Она начала водить головой в разные стороны, пытаясь поймать хоть отзвук моего движения. Ненавязчивый аромат кожи, что выдаст с лихвой мое присутствие. И сердце окончательно разбилось. Я бросился к собаке, нещадно ломая тяжелыми ботинками ссохшийся хворост. Выдавая свое положение. И на звуки моих движений собака откликнулась с надеждой вскинутой головой. В пару шагов я оказался рядом с песелем и запустил пальцы в ее порядком поседевшую холку. Провел ладонями по впалым от болезни бокам. Погладил израненные передние лапы, что брали на себя весь удар ветвей, о которые она спотыкалась при ходьбе по лесу.
Джека попыталась гавкнуть в знак приветствия, но вместо привычного мне лая послышался сдавленный хрип. Я не мог оторвать ошарашенный взгляд и беззвучно плакал. Слезы катились по щекам, прокладывая влажные дорожки и бесшумно падая в траву. Тогда та, чувствуя мое горе, начала вылизывать руки и безостановочно тыкаться сухим, горячим носом в ладони, выражая свою любовь единственным доступным способом.
Но вдруг среди всей этой пропитанной скорбью обстановки появился третий.

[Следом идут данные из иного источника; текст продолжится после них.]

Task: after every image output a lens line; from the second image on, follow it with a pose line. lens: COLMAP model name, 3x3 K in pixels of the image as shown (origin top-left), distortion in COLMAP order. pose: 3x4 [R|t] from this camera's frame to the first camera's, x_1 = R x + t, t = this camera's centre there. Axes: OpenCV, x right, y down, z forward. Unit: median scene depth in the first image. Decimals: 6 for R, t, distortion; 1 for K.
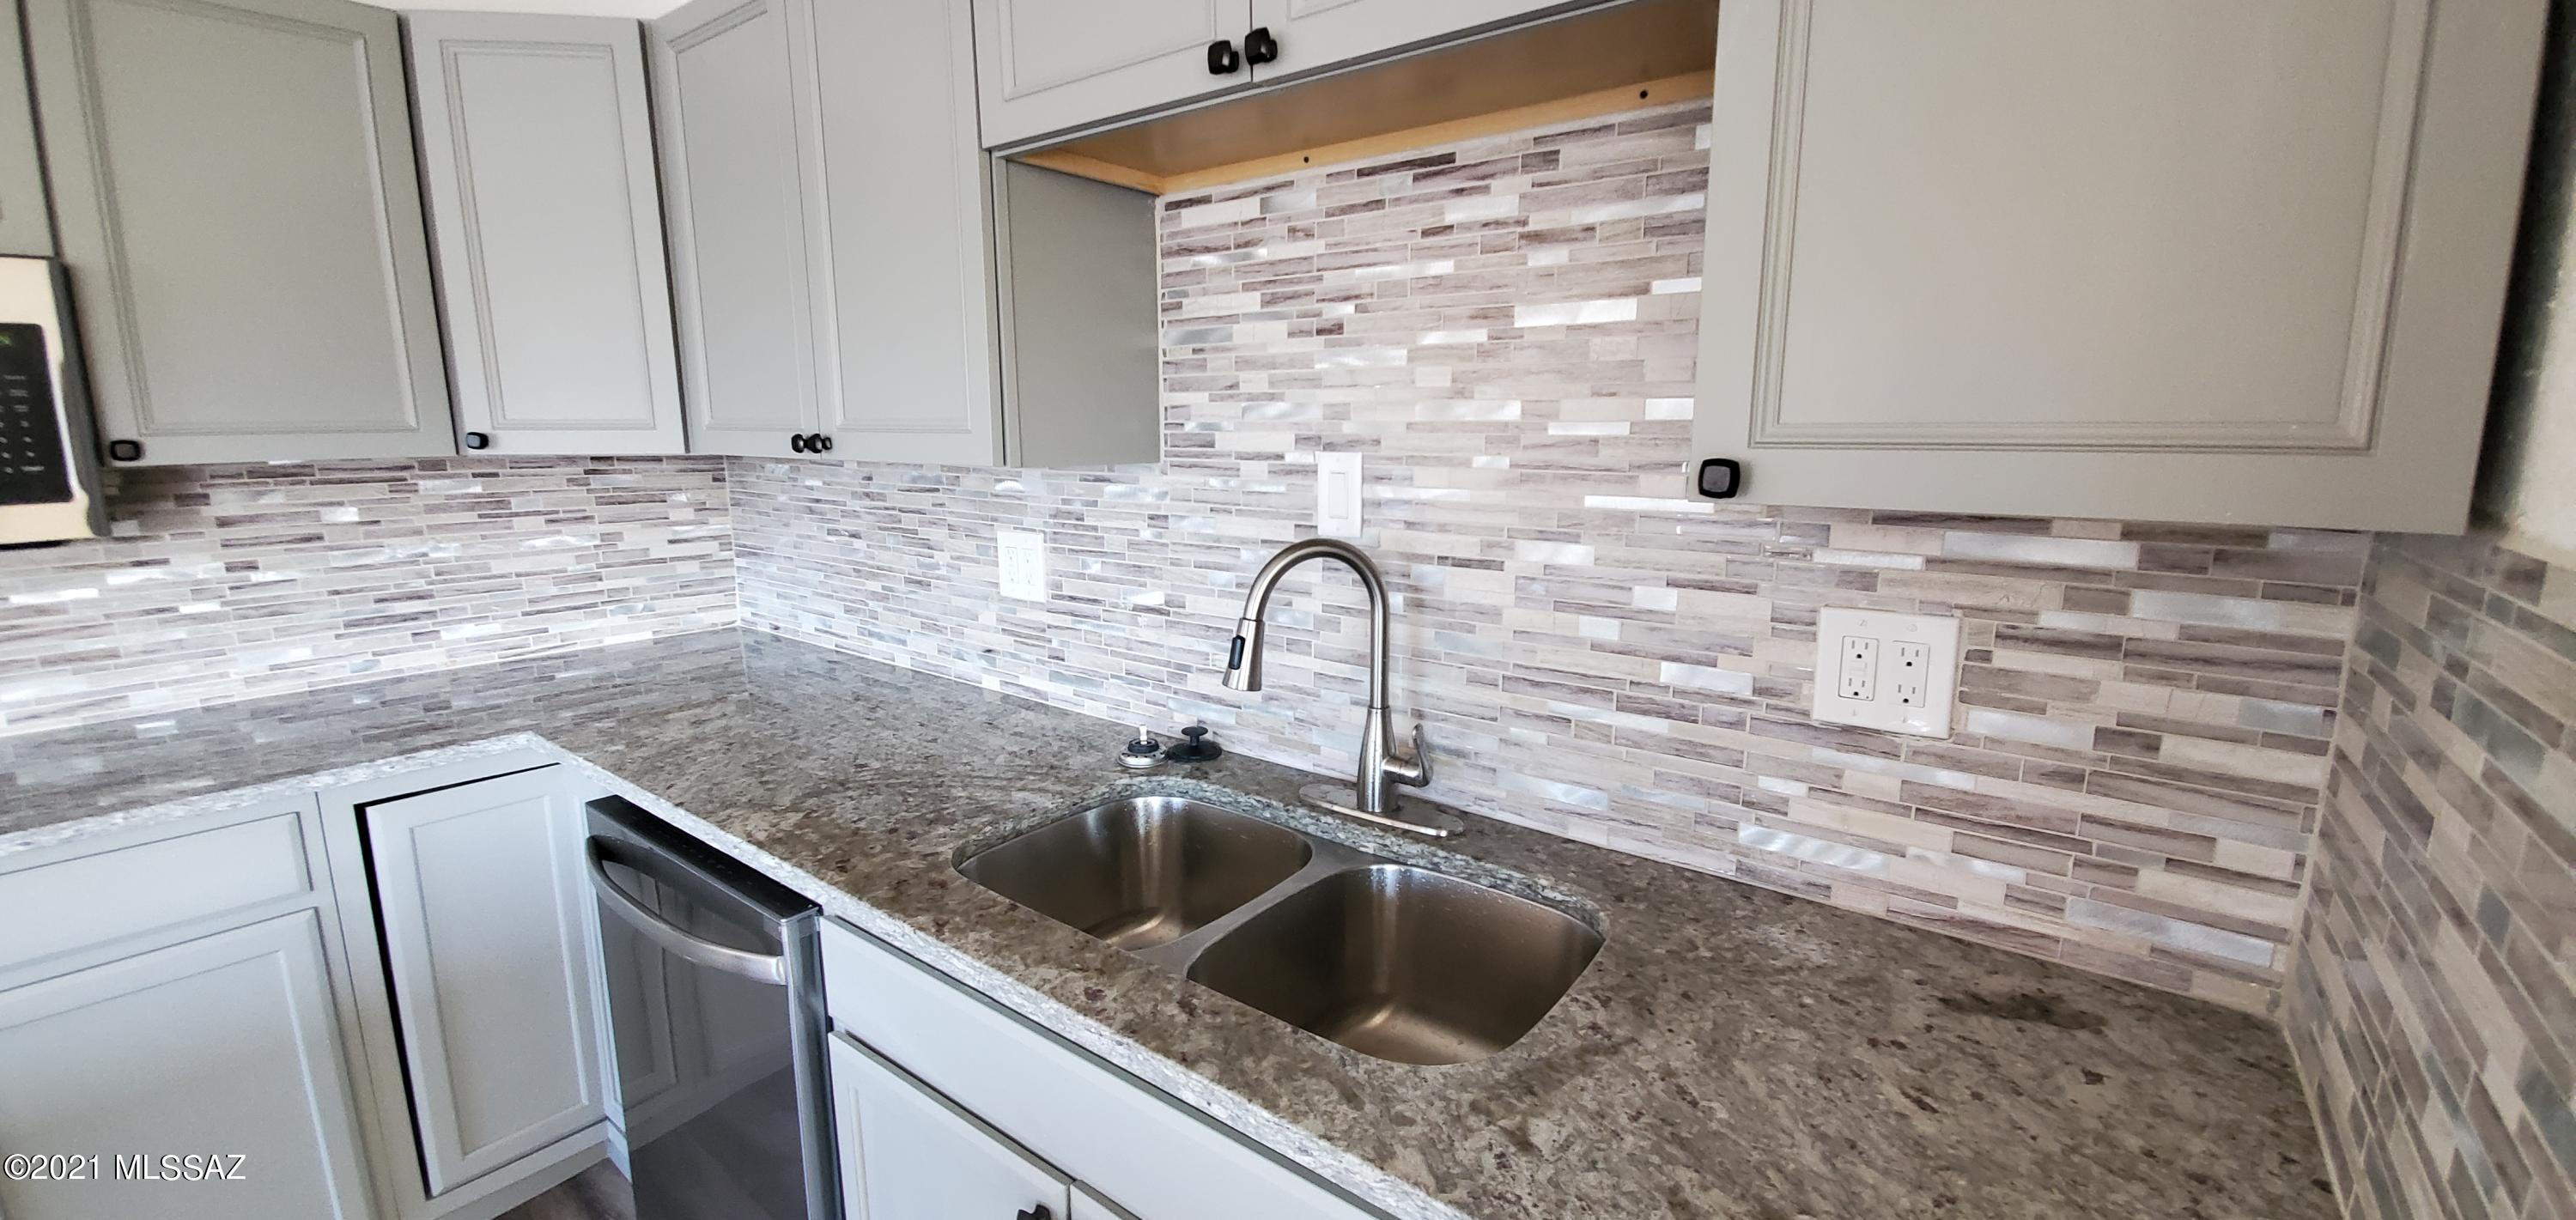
lens RADIAL K [[1023.7, 0, 1286.6], [0, 1023.7, 616.7], [0, 0, 1]] dist [0.000095, -0.011922]
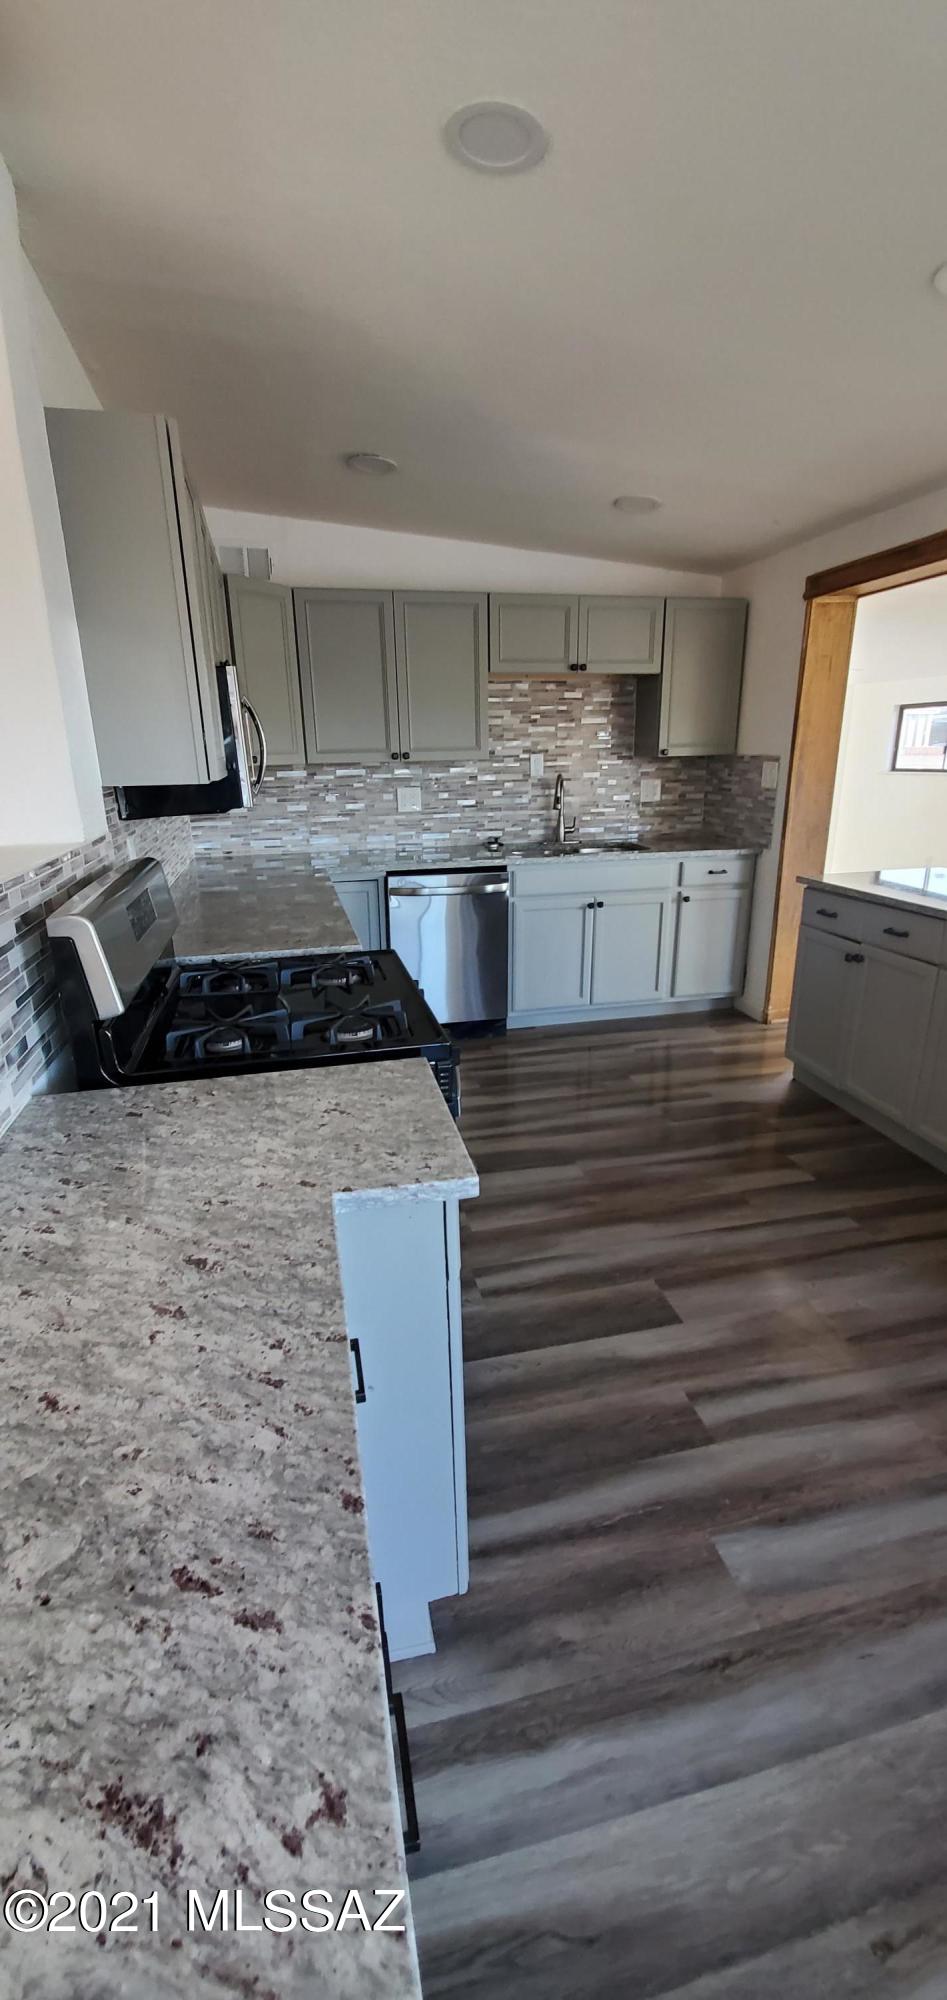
lens RADIAL K [[794.9, 0, 473.5], [0, 794.9, 1000.0], [0, 0, 1]] dist [0.000095, -0.011922]
pose [[0.621255, -0.249584, 0.742799, -2.780982], [0.162799, 0.968347, 0.189209, 0.145306], [-0.766511, 0.003380, 0.642222, -0.813427]]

- Люц, она ждала тебя, - сдавленным от плохо скрываемых слез голосом произнес вышедший. Под два метра ростом. Светлые, пшеничные волосы, развевавшиеся на ветру, едва доставали до плеч. Глубокие, синие глаза смотрели в душу, способные вытащить из нее всю подноготную. Слегка пухлые губы изогнулись в опечаленной улыбке. А за спиной два огромных белых крыла. – Она каждый день приходила сюда и выла от бессилия, боли и бесцельного ожидания. Она верила, что дождется тебя, упорно находя в себе силы, через адские муки раз за разом приходя на заветную полянку. Но в один момент просто сорвала голос от натуги, прекрасно понимая, что сил на восстановление попросту не осталось. Она очень больна, но люди, если я правильно понимаю, обычно называют это старостью.